Chema Madoz returns to Madrid with new photographs that once again engage with the everyday. On May 5, as part of the PHotoESPAÑA Festival, the Elvira González Gallery will present his fifth solo exhibition at this venue, featuring recent work created between 2024 and 2025.
Chema Madoz (Madrid, 1958) is a central figure in contemporary Spanish photography, known for transforming everyday objects into images with a strong conceptual charge. Since the 1990s, he has developed a unique visual language that uses everyday objects as a starting point to construct scenes that appear simple yet conceal multiple meanings. He does not work from anecdote, but rather from a form of visual poetry that invites us to look twice at what we think we understand at first glance. His career is marked by milestones such as the retrospective *Objetos 1990–1999* at the Reina Sofía Museum—the first such exhibition dedicated to a living Spanish photographer at the museum—and the National Photography Prize, which he received in 2000 along with the PHotoESPAÑA Award that same year.

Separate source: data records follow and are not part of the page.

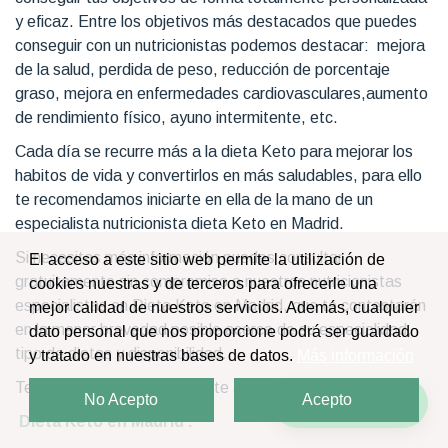
y eficaz. Entre los objetivos más destacados que puedes
conseguir con un nutricionistas podemos destacar: mejora
de la salud, perdida de peso, reducción de porcentaje
graso, mejora en enfermedades cardiovasculares,aumento
de rendimiento físico, ayuno intermitente, etc.
Cada día se recurre más a la dieta Keto para mejorar los
habitos de vida y convertirlos en más saludables, para ello
te recomendamos iniciarte en ella de la mano de un
especialista nutricionista dieta Keto en Madrid.
Si necesitas más información puedes consultar
El acceso a este sitio web permite la utilización de
gratuitamente sin compromiso a nuestros nutricionistas
cookies nuestras y de terceros para ofrecerle una
especialistas en Dieta Keto en Madrid, que te contestarán
mejor calidad de nuestros servicios. Además, cualquier
en la menor brevedad posible acerca de su especialidad,
dato personal que nos proporcione podrá ser guardado
tipo de dietas y disponibilidad.
y tratado en nuestras bases de datos.
Más información
Te recomendamos el siguiente artículo sobre
dieta Keto
No Acepto
Acepto
¡Escríbenos!
Dieta Keto en Madrid
.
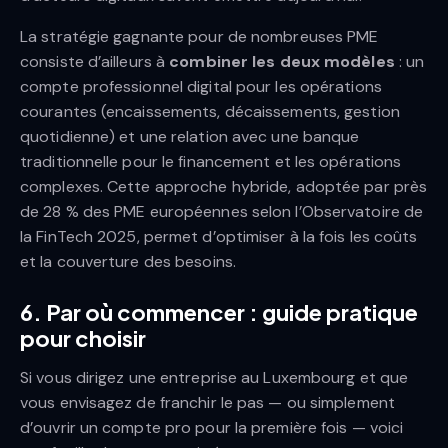
La stratégie gagnante pour de nombreuses PME
consiste d’ailleurs à
combiner les deux modèles
: un
compte professionnel digital pour les opérations
courantes (encaissements, décaissements, gestion
quotidienne) et une relation avec une banque
traditionnelle pour le financement et les opérations
complexes. Cette approche hybride, adoptée par près
de 28 % des PME européennes selon l’Observatoire de
la FinTech 2025, permet d’optimiser à la fois les coûts
et la couverture des besoins.
6. Par où commencer : guide pratique
pour choisir
Si vous dirigez une entreprise au Luxembourg et que
vous envisagez de franchir le pas — ou simplement
d’ouvrir un compte pro pour la première fois — voici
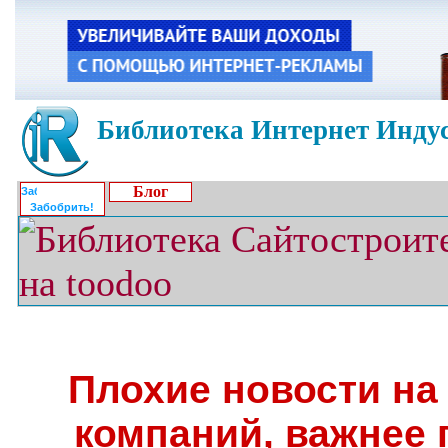
Библиотека Интернет Индус
Блог
Забобрить!
Плохие новости на 
компаний, важнее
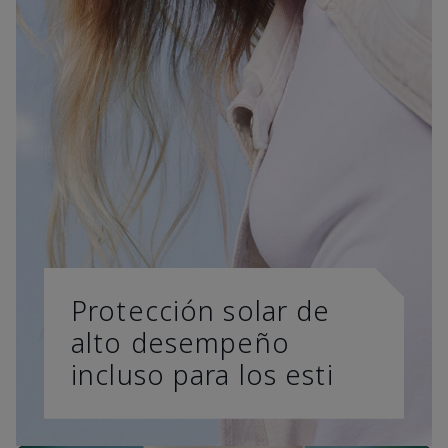
Protección solar de
alto desempeño
incluso para los esti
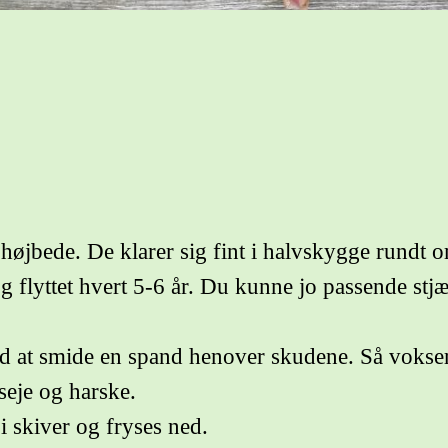
højbede. De klarer sig fint i halvskygge rundt 
g flyttet hvert 5-6 år. Du kunne jo passende stjæ
 at smide en spand henover skudene. Så vokser d
seje og harske.
 skiver og fryses ned.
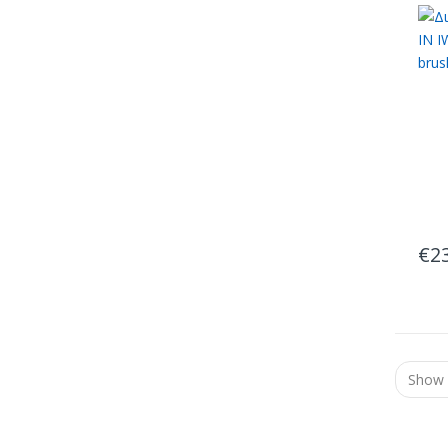
69X
€
2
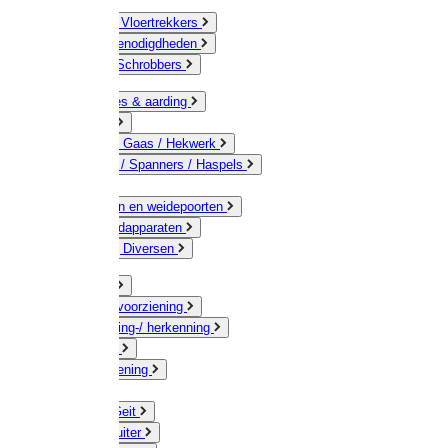
Bezems & Vloertrekkers
Schildersbenodigdheden
Borstels / Schrobbers
Accessoires & aarding
Isolatoren
Geleiders / Gaas / Hekwerk
Verbinders / Spanners / Haspels
Palen
Doorgangen en weidepoorten
Schrikdraadapparaten
Afrastering Diversen
Erf & Stal
Drinkwatervoorziening
Veemarkering-/ herkenning
Koe / Stier
Voervoorziening
Varken
Schaap / Geit
Paard & Ruiter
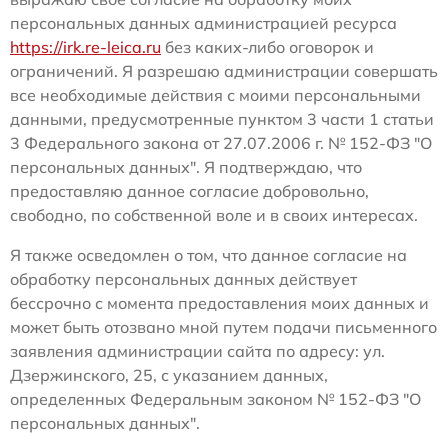
персональных данных администрацией ресурса
https://irk.re-leica.ru
без каких-либо оговорок и
ограничений. Я разрешаю администрации совершать
все необходимые действия с моими персональными
данными, предусмотренные пунктом 3 части 1 статьи
3 Федерального закона от 27.07.2006 г. № 152-ФЗ "О
персональных данных". Я подтверждаю, что
предоставляю данное согласие добровольно,
свободно, по собственной воле и в своих интересах.
Я также осведомлен о том, что данное согласие на
обработку персональных данных действует
бессрочно с момента предоставления моих данных и
может быть отозвано мной путем подачи письменного
заявления администрации сайта по адресу: ул.
Дзержинского, 25, с указанием данных,
определенных Федеральным законом № 152-ФЗ "О
персональных данных".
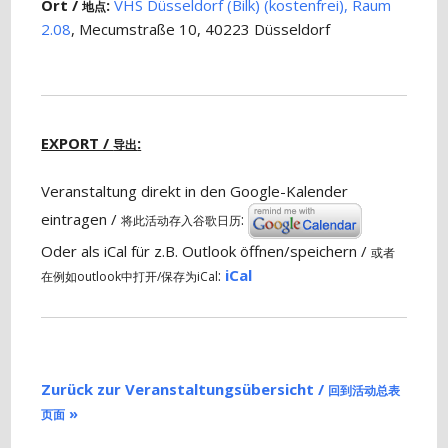
Ort /
:
VHS Düsseldorf (Bilk) (kostenfrei), Raum
地点
2.08
, Mecumstraße 10, 40223 Düsseldorf
EXPORT /
:
导出
Veranstaltung direkt in den Google-Kalender
eintragen /
:
将此活动存入谷歌日历
Oder als iCal für z.B. Outlook öffnen/speichern /
或者
:
iCal
在例如outlook中打开/保存为iCal
Zurück zur Veranstaltungsübersicht /
回到活动总表
»
页面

A new series to see things differently

The exhibition at the Elvira González Gallery brings together recent works created between 2024 and 2025, all faithful to his method: black-and-white images constructed from everyday objects, photographed in his studio using natural light. Nothing is improvised, yet nothing starts from a fixed idea either. Madoz works from the discovery, in a highly intuitive way, until he manages to transform an object into something else. As he himself has explained, he is interested in the idea of discovery, of detecting the mystery hidden within the seemingly ordinary and transforming it into an image that captures that sense of strangeness.
In his photographs, there is no overt digital manipulation or post-production effects; the trick lies in the physical construction of the scenes, in the choice of angle, light, and the exact moment the shot is taken. It is patient, almost artisanal work, in which the studio functions as both a laboratory and a stage.